His face was impassive. “You object to banns?”

She objected to marrying anyone. But thanks to the compromise, her wishes no longer mattered. She bit her lip. “I don’t see the point to prolonging the inevitable. We have to wed. A special license is the most expedient solution. Banns won’t make anyone believe we’ve fallen in love.”

For the second time in their acquaintance, a smile twisted the Duke of Ravenwood’s lips.

This time, it did not reach his eyes.

“Then there’s no sense playacting.” He drew a small journal from an inner coat pocket and scanned its pages. “Does one week from today fit your schedule? Ten o’clock should do. Ravenwood House has a parlor suitable for a small proceeding, if you’d rather not have the ceremony in a church.”

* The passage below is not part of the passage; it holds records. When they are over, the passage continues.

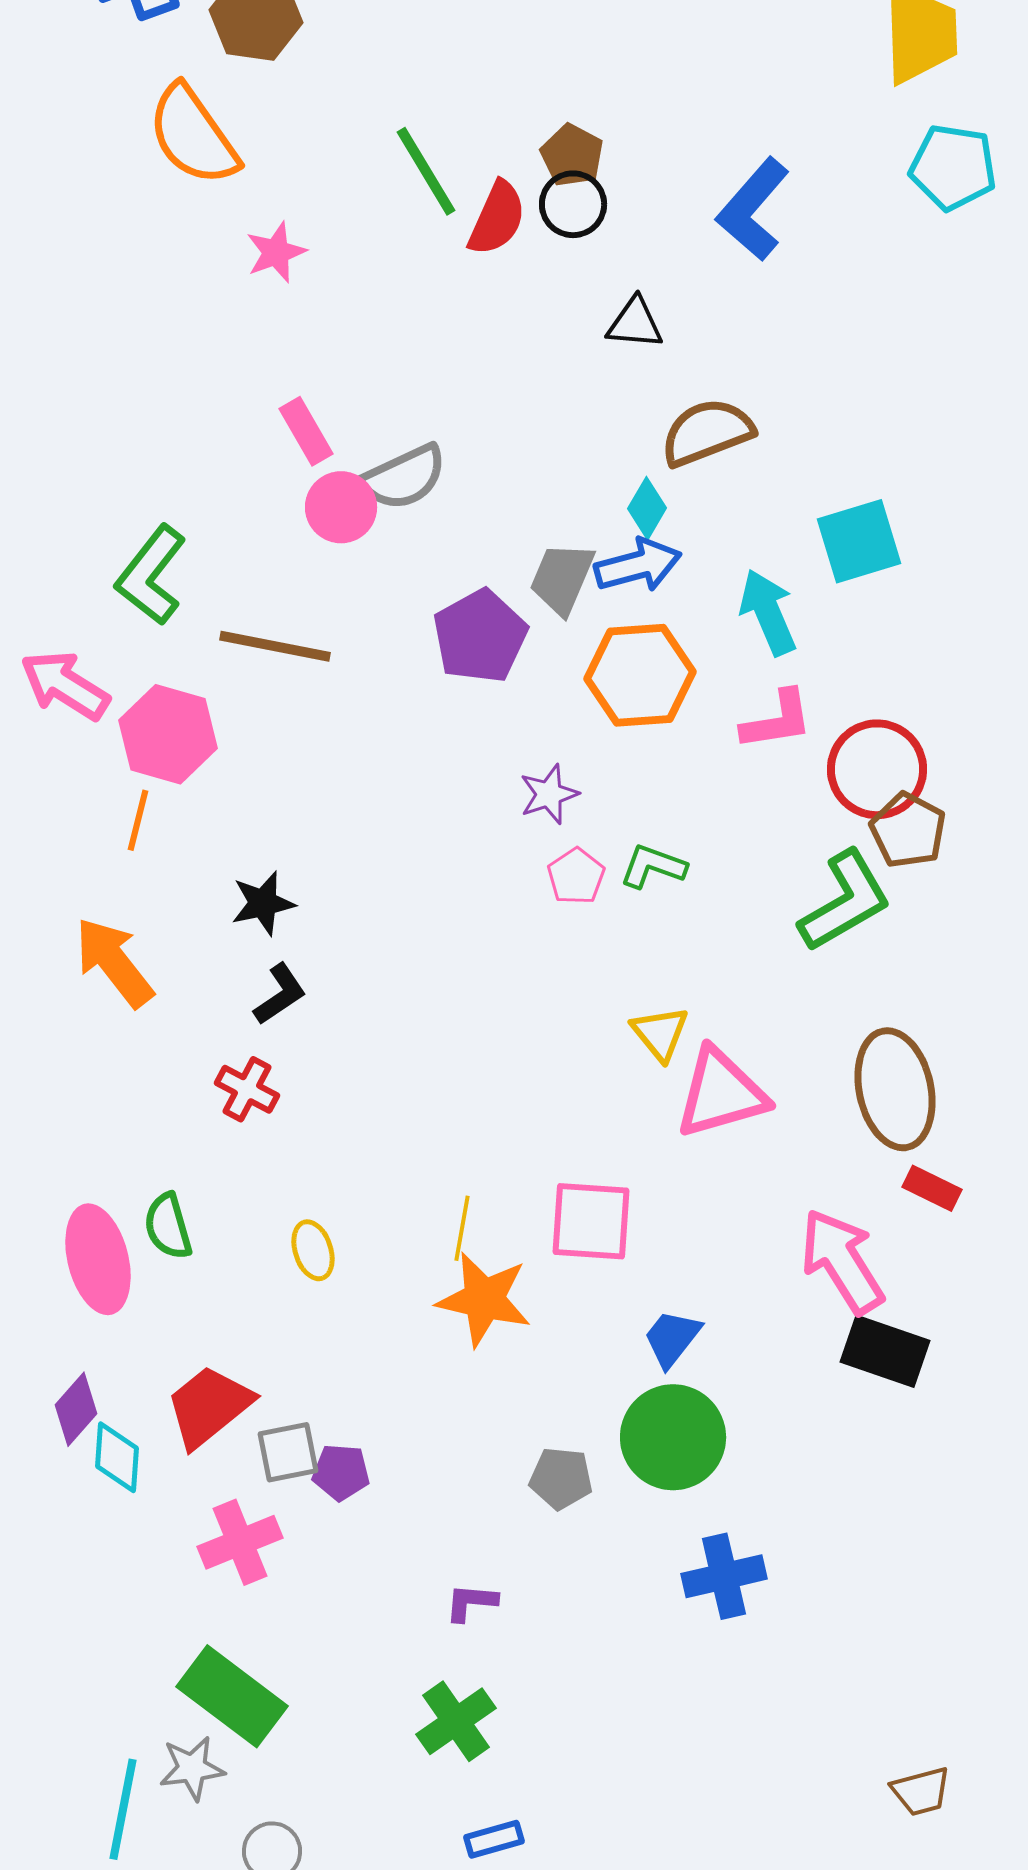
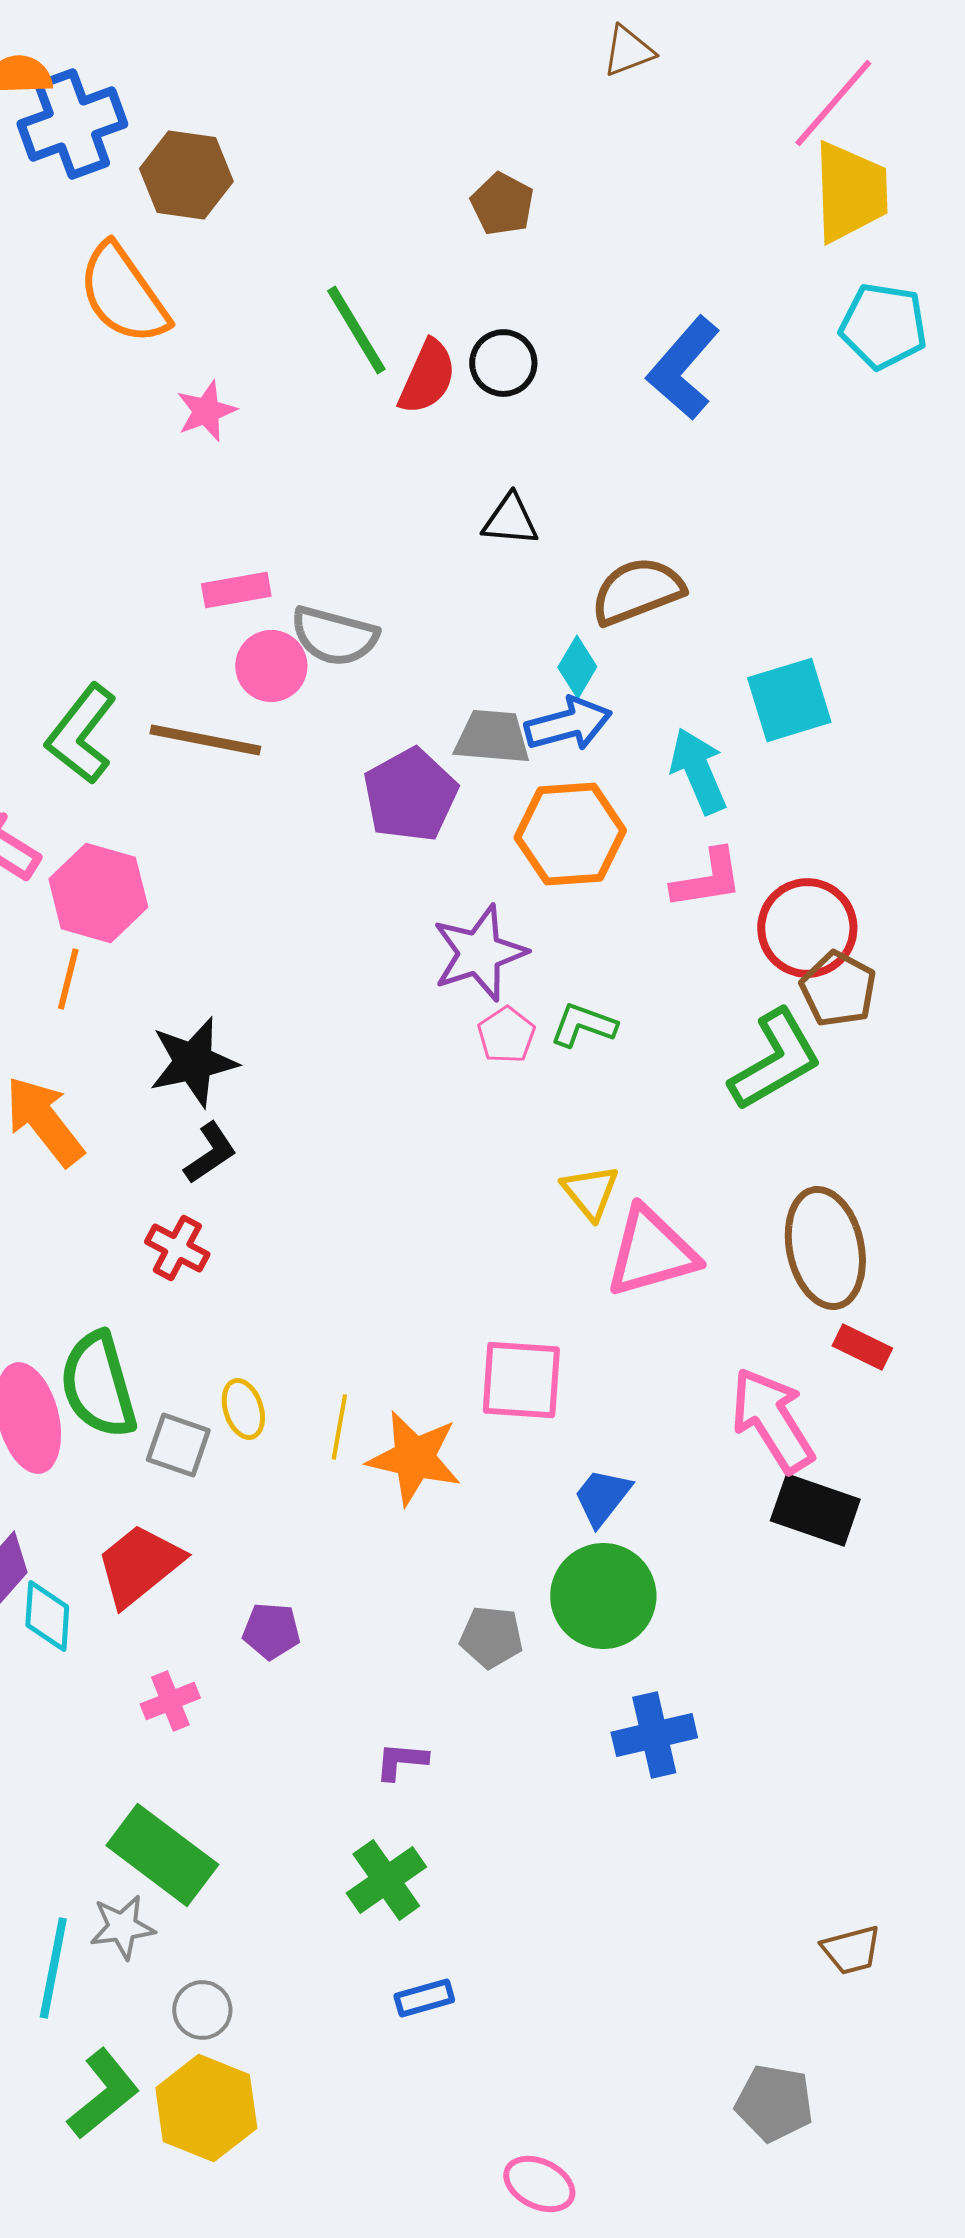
brown pentagon: (572, 155) -> (502, 204), moved
black triangle: (635, 323) -> (510, 520), moved
pink rectangle: (306, 431) -> (236, 590), turned -70
gray semicircle: (404, 477) -> (334, 636), turned 40
gray trapezoid: (562, 578) -> (492, 737), turned 72
brown line: (275, 646) -> (205, 740), moved
purple star: (549, 794) -> (479, 953), size x1.6
black star: (263, 903) -> (193, 1062), size x1.4
green semicircle: (168, 1226) -> (98, 1385), size x1.6
yellow line: (462, 1228) -> (339, 1427), moved
gray square: (288, 1452) -> (178, 1445), moved, turned 30
pink cross: (240, 1542) -> (170, 1701), size x0.7

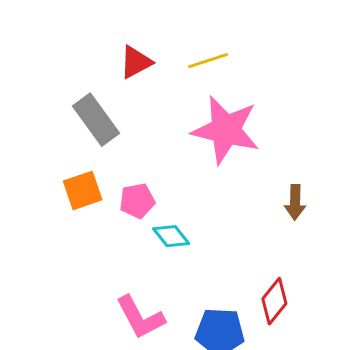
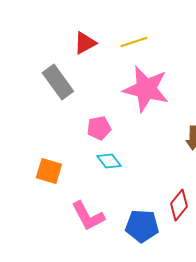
orange square: (83, 190) -> (49, 171), moved, turned 36
pink pentagon: (137, 201) -> (99, 128), moved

Kate didn’t have to check her calendar. She rarely scheduled anything before noon.

“Ten o’clock,” she forced herself to agree. Now that she’d talked him out of banns, their impending wedding seemed all the more real. She wrapped her arms about herself. “I suppose I should bring my clothing and other personal items with me?”

He inclined his head. “You can ship ahead anything you like. I have commissioned a new armoire, expressly for your use. It is a husband’s duty to provide a wedding gift for his wife.”